#### [What to do]
Output the full listing below exactly as it reads, and skip anything that is a picture.

#### [Dataset excerpt]
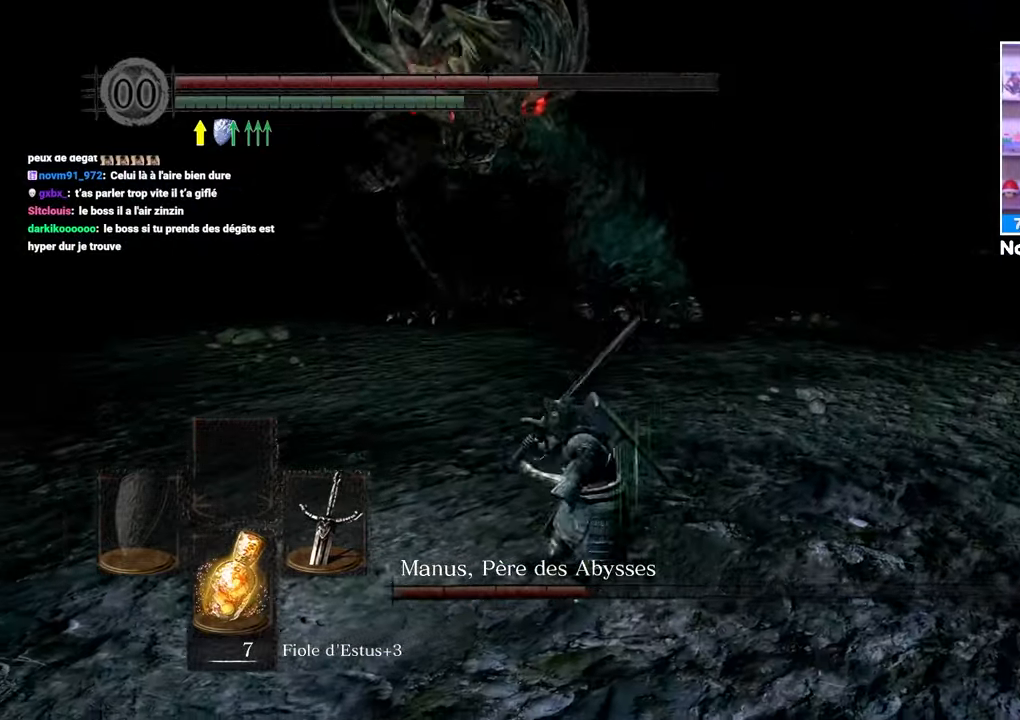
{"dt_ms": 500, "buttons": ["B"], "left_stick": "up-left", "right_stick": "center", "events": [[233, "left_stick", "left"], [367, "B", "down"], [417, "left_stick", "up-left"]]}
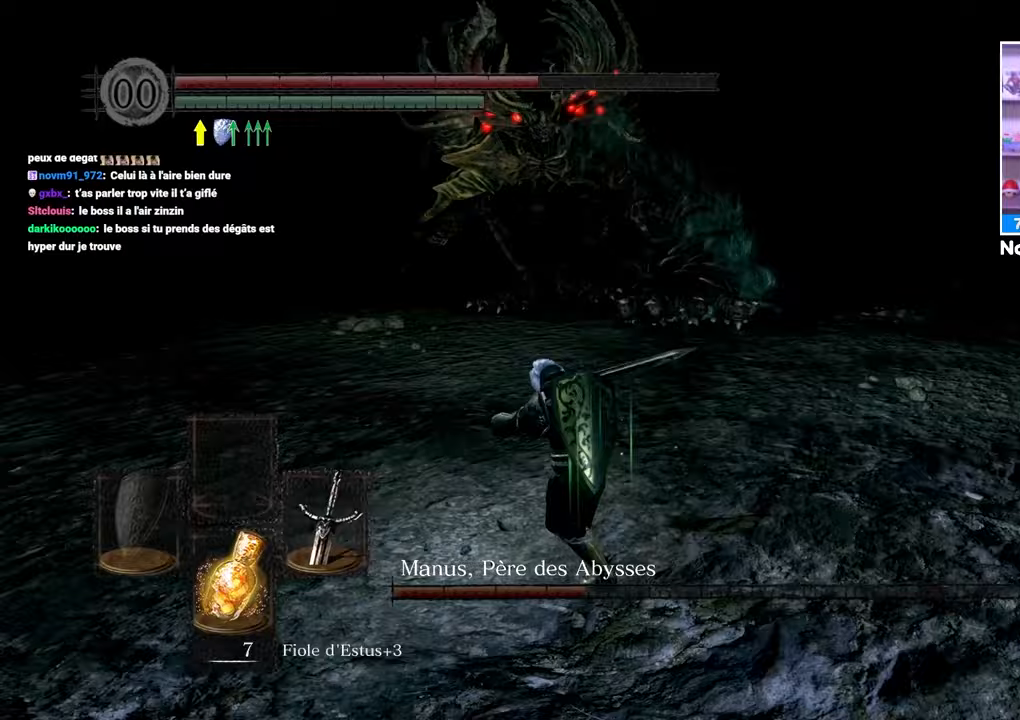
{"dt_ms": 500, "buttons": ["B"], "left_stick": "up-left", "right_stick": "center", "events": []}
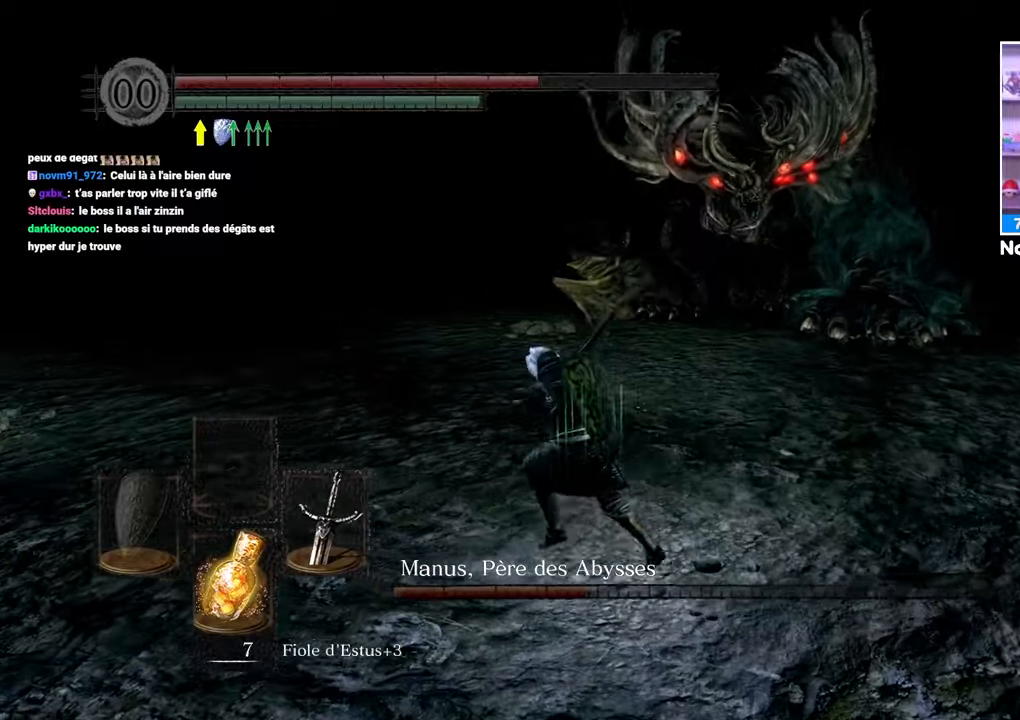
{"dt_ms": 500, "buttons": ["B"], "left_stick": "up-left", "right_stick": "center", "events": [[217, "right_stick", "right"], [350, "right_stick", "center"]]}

#### [Task output]
{"dt_ms": 500, "buttons": ["B"], "left_stick": "up-left", "right_stick": "center", "events": [[233, "left_stick", "left"], [367, "B", "down"], [417, "left_stick", "up-left"]]}
{"dt_ms": 500, "buttons": ["B"], "left_stick": "up-left", "right_stick": "center", "events": []}
{"dt_ms": 500, "buttons": ["B"], "left_stick": "up-left", "right_stick": "center", "events": [[217, "right_stick", "right"], [350, "right_stick", "center"]]}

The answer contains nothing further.